Kontrolsüzce ilerleyen ve kullanılan yapay zekanın neredeyse her alanda kullanılması bir taraftan kadınlara, çocuklara ve hayvanlara yapılan şiddetlerin, tacizlerin ve cinsel saldırıların artarak devam ediyor olması, bende nereye gidiyoruz hissi ve korkusu yaratıyor. Sevginin hor görüldüğü, hatta duygusal insanların küçümsendiği bir dünyada antidepresan satışları artıyor. Demek ki duygusal dünyalarımızda yolunda gitmeyen bir şey var. Sevginin, aşık olan insanların yüceliğine inanan biri olarak da bende korku yaratıyor. Bu çocuklarımızla ilişkilerimize de yansıyor. Birbirini sevmekten vazgeçmiş çiftler çocuklarına ne kadar dürüst davranabilirler? Çocukları da gerçekten seviyor muyuz yoksa sevmek onların başarı dünyasının artıracağını düşündüğümüz için mi bu bir zorunluluk oluyor? Yoksa milyonlarca aile çocuklarını yarış atı gibi sınavlara hazırlarlar mıydı, bilemiyorum.
Toplum baskısının vücut bulmuş hali olan “Bekarlık Hakkım Engellenemez” adlı öykünüz iyi bir kara mizah örneği. Gülümsetirken ruhlarımızın baskılanan yerlerini acıtacak cinsten. Yine bu öykü çerçevesinde değerlendirecek olursak toplum baskısını, toplumun iyi veya kötü tecrübelerle oluşmuş geleneklerini, bakış açısını yasalarla çözebilmek pek mümkün olmayacağına göre sizce ne yapmalı, nereden başlamalı, aynayı kim, nereye tutmalı ?

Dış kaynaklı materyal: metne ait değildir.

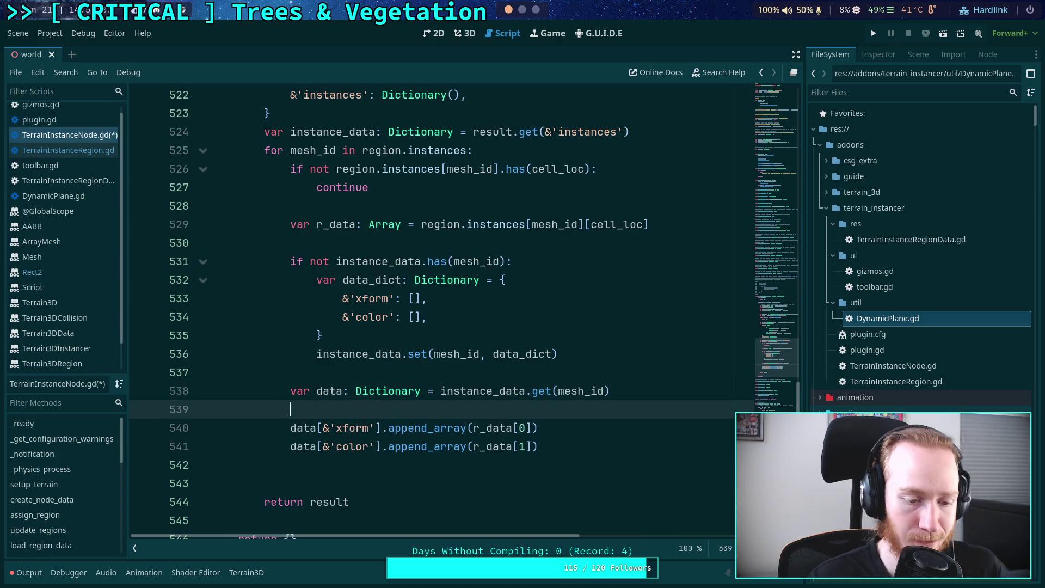
type("#D")
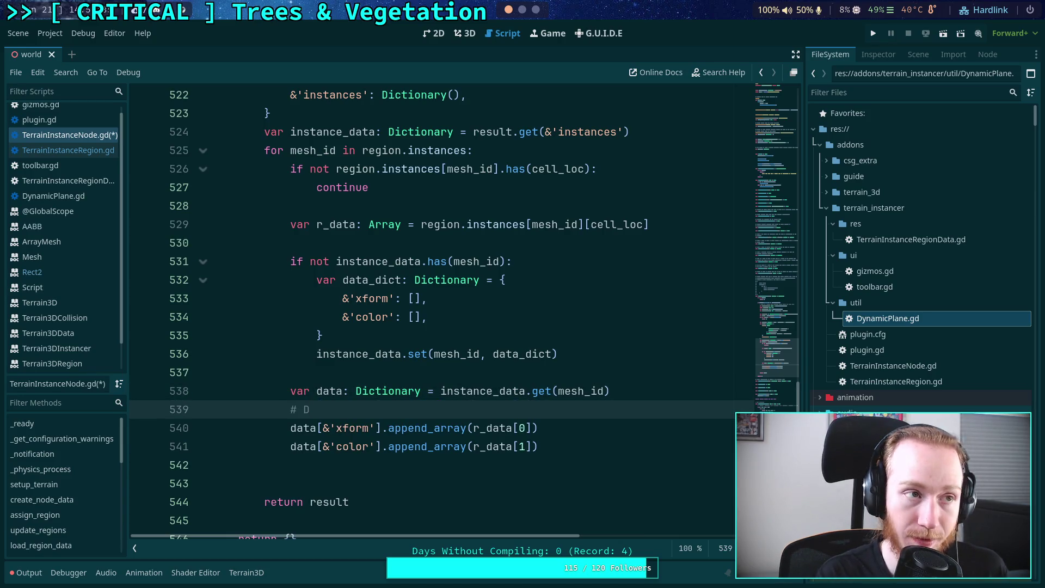
key("BackSpace")
type("Scale transform")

Evlenmek bir zorunlukmuş gibi, yaşamsal bir fonksiyonmuş gibi bizlerin önüne konulup duruluyor. Oysa bu bir zorunluluk değil. Evlilik, zorunluluğu olan bir kurum değil. Kadınlar için doğum da aynı şekilde. Herkes evlenmeli ya da çocukları olmalı diye bir şey yok. Hatta bence bazı insanlar ne evlenmeli ne çocuk büyütmeli. Biz kendimizi nasıl görmek istiyoruz? Başarabildiklerimiz olduğu gibi başaramadığımız şeyler de elbette olacak. Kendimizle yüzleşip öyle yol almalıyız.

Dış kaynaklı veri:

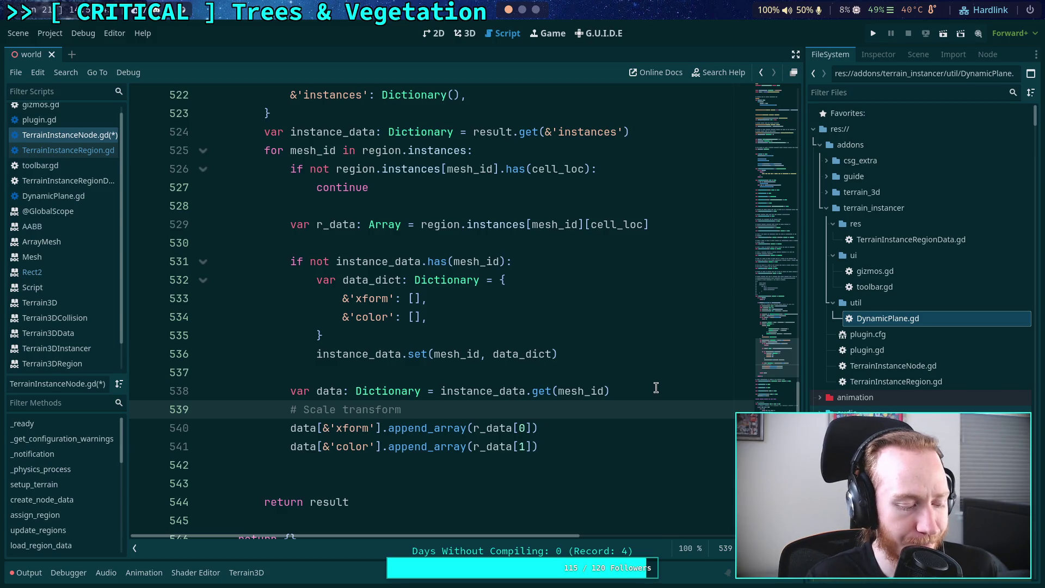
key("alt+Tab")
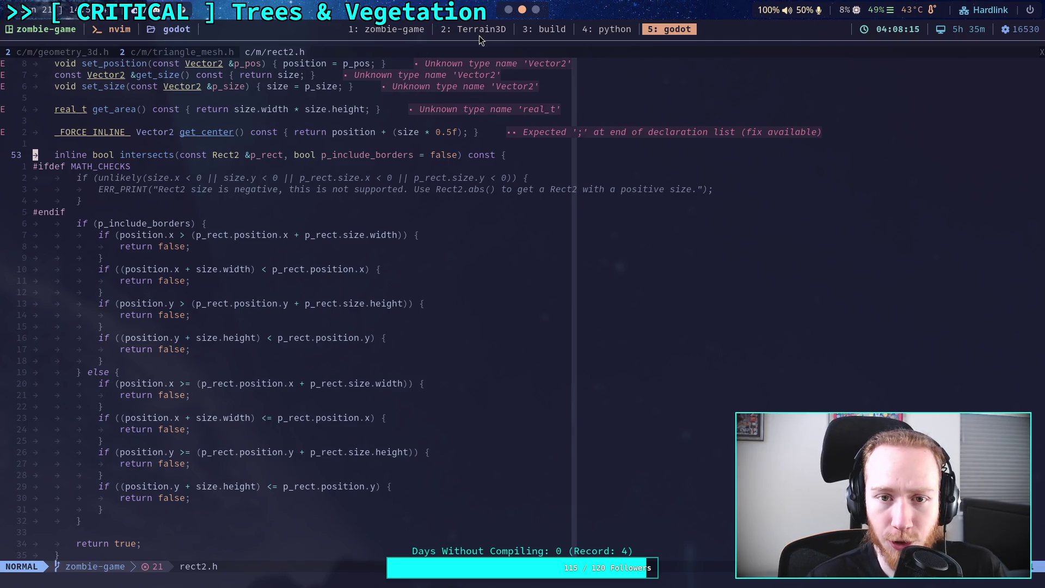
Read terrain_3d_collision.cpp's region-local to global transform loop in the Terrain3D workspace, then return to Godot
left_click(458, 29)
left_click(263, 52)
scroll(432, 270, "down", 15)
scroll(432, 270, "down", 7)
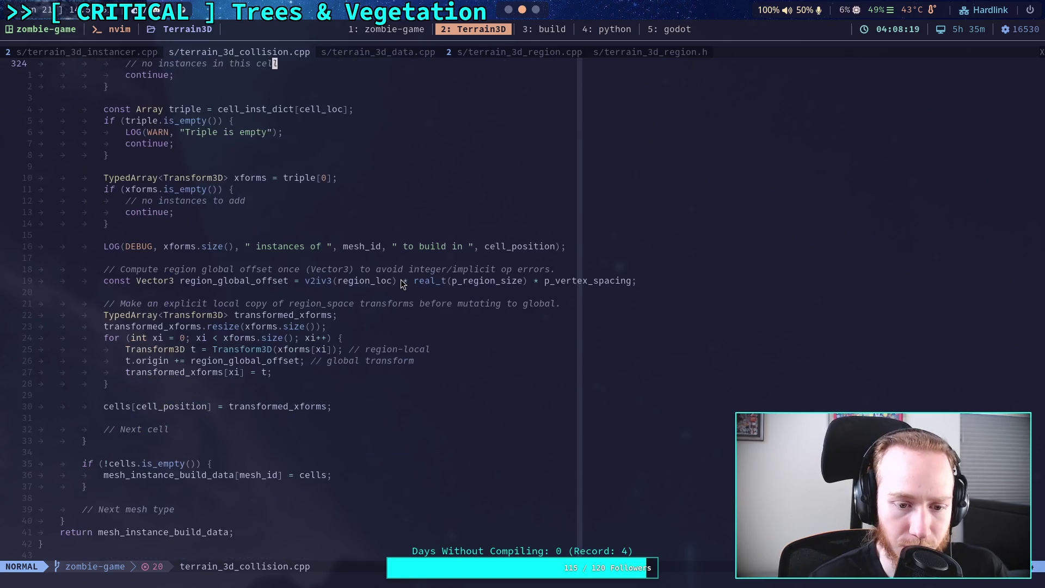
scroll(211, 364, "up", 2)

Çiçekci Kadın, yani Pembe, heybesindeki renkli çiçeklerle sokağın tam merkezinde. Betonlaşan şehirlerde mekanikleşen insanların arasında adeta nostaljik bir motif haline dönüşüyor. Bir yerlerde unuttuğumuz duyguları yeniden hatırlamamızı, üzerine basarak geçip gittiğimiz başkalarının acılarını görmemizi sağlıyor. Düştüğümüz yerde elimizden tutup kaldırarak bir demet umut uzatıyor. Sokağın merkezindeki Pembe’nin önünden akıp geçenler de yine aynı sokağın insanları. Evine ekmek götürme mücadelesi veren de var, hayata boş veren de; sevgi arayan da var hak arayan da… Pembe’nin yaşam mücadelesi ile bugünün kadın mücadelesi arasında ince bir köprü var gibi. Bu köprüye, köprüyü inşa edenlere, köprüden geçenlere neler söylemek istersiniz?
Hepimiz aslında aynıyız, bir mücadelenin içindeyiz. Sadece başka başka yerlerden yürüyerek geldik çıktık çiçekçi Pembe’nin sokağına. Hepimiz hakkımızı ve emeğimizi istiyoruz. İyi bir yaşam istiyoruz çünkü biz iyi hayatları hak ediyoruz.